The number one reason to give everyone in a school unfettered access to the internet is that a positive community of children and adults can form around it. When you say that staff shouldn’t be friends with students on facebook, you’re wrong because:
- Societal norms are still forming around all of our new technology, and
- For goodness’ sake, I want some adults involved in the process!
Online bullying, pornography, blah blah blah. Those are good reasons to be wary of the internet. Can anyone defend them as good reasons to separate our children from our adults, and send the kids off alone? Does anyone else hear people saying, “we are worried about kids forming inappropriate online relationships, so we’re making sure they can’t have a relationship with the people who take care of them all day?” Am I the only one that hears the silent let’s-just-pretend-the-bad-people-will-follow-this-rule-too at the end of that sentence?

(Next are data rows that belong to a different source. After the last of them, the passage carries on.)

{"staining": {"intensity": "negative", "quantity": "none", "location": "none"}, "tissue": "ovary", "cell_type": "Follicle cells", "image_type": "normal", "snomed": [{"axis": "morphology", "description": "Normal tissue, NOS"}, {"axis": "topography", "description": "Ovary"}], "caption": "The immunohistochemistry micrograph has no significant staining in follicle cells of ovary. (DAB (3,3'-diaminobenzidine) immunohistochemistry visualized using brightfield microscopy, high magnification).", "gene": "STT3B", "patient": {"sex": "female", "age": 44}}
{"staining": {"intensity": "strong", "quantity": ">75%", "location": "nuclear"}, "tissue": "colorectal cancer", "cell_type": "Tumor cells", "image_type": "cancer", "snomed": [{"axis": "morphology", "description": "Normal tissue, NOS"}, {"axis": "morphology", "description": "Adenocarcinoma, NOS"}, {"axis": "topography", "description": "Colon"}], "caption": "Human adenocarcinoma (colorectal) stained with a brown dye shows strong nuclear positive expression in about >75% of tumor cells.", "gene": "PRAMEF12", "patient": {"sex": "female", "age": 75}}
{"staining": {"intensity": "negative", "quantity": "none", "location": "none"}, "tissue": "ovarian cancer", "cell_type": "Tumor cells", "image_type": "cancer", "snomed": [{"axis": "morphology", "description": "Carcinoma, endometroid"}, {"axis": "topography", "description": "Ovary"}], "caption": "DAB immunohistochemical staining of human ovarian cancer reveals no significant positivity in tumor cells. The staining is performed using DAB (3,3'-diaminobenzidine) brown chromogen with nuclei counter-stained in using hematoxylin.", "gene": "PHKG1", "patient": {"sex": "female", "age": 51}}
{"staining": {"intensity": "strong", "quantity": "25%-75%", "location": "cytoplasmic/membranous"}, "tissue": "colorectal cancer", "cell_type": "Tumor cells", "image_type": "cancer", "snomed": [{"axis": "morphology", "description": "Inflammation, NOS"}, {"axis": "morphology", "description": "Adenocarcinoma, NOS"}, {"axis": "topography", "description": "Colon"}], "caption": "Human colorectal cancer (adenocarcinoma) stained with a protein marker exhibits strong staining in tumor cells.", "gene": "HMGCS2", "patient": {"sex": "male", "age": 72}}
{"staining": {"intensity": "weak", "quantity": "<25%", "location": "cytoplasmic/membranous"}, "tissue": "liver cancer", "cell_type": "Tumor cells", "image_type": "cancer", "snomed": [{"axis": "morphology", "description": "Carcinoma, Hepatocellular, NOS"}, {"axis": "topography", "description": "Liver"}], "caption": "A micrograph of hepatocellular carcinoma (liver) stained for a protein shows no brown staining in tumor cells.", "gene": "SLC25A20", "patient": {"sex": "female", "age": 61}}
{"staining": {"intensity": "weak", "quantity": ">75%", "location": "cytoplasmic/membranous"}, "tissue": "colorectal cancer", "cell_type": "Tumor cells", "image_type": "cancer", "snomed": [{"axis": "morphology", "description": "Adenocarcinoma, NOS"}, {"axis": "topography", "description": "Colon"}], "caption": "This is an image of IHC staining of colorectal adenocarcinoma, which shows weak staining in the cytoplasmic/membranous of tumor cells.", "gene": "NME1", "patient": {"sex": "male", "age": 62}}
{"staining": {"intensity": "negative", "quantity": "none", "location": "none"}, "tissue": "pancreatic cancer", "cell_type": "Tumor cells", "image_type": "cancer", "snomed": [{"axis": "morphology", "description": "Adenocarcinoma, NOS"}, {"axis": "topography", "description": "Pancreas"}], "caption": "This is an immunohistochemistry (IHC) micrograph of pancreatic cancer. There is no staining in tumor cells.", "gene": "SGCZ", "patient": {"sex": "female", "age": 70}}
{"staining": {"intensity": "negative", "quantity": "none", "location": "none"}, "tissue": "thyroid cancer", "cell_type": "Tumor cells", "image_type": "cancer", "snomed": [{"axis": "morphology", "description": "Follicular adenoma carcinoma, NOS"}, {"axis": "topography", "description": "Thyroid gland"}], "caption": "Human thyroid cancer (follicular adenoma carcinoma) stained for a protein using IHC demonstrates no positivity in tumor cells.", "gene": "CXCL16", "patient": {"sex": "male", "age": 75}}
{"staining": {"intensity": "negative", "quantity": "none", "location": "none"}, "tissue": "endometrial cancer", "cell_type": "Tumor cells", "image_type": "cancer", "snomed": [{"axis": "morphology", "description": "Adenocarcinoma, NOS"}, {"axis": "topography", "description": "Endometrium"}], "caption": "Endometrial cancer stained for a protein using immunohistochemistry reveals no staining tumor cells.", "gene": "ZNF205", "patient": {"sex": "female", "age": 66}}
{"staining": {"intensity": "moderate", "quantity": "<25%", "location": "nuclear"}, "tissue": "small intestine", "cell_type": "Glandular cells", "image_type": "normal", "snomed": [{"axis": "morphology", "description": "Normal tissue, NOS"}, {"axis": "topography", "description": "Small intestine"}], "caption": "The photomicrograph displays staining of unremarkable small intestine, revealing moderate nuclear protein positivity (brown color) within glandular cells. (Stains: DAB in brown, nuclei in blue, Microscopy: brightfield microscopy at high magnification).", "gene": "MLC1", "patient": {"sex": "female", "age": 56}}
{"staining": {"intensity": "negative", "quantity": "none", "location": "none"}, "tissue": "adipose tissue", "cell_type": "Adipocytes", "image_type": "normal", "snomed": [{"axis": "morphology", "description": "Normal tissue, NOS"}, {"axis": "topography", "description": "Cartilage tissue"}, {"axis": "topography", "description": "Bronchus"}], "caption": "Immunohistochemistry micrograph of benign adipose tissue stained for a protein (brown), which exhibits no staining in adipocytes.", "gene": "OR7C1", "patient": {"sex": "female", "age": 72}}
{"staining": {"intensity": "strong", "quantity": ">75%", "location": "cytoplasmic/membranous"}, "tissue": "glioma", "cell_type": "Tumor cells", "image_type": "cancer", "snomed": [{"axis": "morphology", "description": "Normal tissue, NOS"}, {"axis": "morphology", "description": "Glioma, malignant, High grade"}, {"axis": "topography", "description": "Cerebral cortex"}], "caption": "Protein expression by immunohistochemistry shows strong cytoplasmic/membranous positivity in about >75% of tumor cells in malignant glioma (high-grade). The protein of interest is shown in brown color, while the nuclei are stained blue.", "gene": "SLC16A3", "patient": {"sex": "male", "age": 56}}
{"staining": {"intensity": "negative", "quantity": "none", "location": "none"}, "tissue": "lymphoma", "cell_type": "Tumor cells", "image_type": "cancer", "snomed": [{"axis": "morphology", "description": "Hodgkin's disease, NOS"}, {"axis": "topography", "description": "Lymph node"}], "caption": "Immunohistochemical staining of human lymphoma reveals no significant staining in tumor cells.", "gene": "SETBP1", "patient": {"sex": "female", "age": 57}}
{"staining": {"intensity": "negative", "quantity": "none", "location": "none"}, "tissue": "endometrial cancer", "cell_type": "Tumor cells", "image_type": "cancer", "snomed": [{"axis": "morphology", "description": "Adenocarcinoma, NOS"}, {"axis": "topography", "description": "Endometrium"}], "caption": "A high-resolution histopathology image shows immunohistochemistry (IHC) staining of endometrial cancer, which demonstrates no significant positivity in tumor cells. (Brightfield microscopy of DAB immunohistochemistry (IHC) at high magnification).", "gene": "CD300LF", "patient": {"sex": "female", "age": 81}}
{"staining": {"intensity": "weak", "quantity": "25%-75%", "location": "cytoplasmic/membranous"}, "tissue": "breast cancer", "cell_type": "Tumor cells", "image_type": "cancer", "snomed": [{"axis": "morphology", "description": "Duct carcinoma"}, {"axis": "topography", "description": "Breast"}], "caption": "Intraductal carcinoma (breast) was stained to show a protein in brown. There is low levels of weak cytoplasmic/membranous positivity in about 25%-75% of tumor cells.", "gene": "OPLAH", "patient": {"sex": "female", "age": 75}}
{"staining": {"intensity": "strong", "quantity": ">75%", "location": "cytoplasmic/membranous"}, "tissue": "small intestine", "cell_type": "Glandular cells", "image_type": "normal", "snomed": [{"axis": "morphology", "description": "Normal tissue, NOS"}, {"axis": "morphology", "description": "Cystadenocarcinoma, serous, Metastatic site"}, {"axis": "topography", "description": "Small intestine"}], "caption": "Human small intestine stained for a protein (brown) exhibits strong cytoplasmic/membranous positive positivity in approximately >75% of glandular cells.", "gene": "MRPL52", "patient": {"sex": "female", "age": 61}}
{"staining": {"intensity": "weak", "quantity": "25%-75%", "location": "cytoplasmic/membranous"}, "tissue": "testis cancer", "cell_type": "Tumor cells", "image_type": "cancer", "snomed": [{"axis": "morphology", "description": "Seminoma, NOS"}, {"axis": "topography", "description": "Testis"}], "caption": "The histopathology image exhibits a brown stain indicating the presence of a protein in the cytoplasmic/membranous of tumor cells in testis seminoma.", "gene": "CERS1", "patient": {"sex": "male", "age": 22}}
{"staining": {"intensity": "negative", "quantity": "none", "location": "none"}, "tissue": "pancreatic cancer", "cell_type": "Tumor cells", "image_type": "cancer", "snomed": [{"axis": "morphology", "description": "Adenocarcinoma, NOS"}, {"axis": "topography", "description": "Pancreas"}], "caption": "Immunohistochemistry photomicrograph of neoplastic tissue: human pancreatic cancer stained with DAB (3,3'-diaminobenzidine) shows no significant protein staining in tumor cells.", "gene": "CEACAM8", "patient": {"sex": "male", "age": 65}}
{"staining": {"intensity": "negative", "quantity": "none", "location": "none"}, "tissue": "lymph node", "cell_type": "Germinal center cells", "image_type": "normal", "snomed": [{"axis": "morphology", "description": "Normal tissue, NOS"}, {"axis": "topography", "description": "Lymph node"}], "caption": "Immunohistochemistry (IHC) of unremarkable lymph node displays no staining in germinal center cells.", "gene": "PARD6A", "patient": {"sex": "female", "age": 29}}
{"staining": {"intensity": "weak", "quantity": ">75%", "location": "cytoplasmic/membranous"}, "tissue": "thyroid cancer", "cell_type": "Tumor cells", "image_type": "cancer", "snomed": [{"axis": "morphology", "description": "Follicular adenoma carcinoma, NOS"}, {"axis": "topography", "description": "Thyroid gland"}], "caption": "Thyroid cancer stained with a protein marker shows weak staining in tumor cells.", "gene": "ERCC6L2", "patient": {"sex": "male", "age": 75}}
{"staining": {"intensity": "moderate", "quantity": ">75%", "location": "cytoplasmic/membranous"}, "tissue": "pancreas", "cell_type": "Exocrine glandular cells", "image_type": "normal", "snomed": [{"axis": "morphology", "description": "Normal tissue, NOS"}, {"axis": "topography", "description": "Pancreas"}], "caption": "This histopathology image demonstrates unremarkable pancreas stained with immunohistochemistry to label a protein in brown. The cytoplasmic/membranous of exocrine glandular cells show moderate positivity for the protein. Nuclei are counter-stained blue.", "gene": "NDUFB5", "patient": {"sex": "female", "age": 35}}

A Single Positive Example That Surely Applies To Everyone
About a year ago I was singing the praises of CPM, an excellent set of math courses. I didn’t teach this year, but a student (who shall remain anonymous because I have absolutely no idea who he/she is) just commented this post. This student was very angry about his/her own experience with Algebra 2:
My terrible Algebra 2 teacher taught me with this equally terrible book: tell me, why is it that the Guided Practice section doesn’t help me ONE FUCKING BIT? And how exactly are we being “taught” when the first questions we get only give the final term, which is usually a 4th degree/5th degree polynomial with no other information? Long Division > Polybullshit x 10000000. Yeah, everyone using this book or even just this stupid method is fucked for life.
I went to twitter for advice, and got several responses, including:
A couple of people also left responses directly. I wrote to the student in an email,
Hi, and thanks for reading my blog. I’m responding privately to say that your outrage about your math education makes a lot of sense. I don’t know where you took Algebra 2 or anything about you, but I’ve seen enough classrooms (and been dragged through some bad ones myself) to know that your feelings are justified.
I also want you to know that I’ve connected with a few other teachers about your comment and I’m gathering my thoughts to respond more publicly. I think I’ll probably end up writing about this experience, since that’s how I learn and process my learning. You’re invited to keep reading and responding to everything, of course. I’m assuming that I was not your teacher (let me know if I was!), and I know that there are many adults who do not respect anyone younger than themselves, so I understand why you would start by disrespecting me. From now on, I will only accept comments from you written with the basic assumption that we’re all trying to figure out a better way to teach and learn.
What I’m trying to show is that there were six adults ready to respond with concern late at night. Maybe some of us responded imperfectly, and I’m still worried that I shouldn’t be sharing the email I sent, but we’ve all got this students’ interests in mind. We’re showing by example how we want interaction on the internet to happen. We have our own supportive community of adults… for goodness’ sake, let’s bring our kids into it!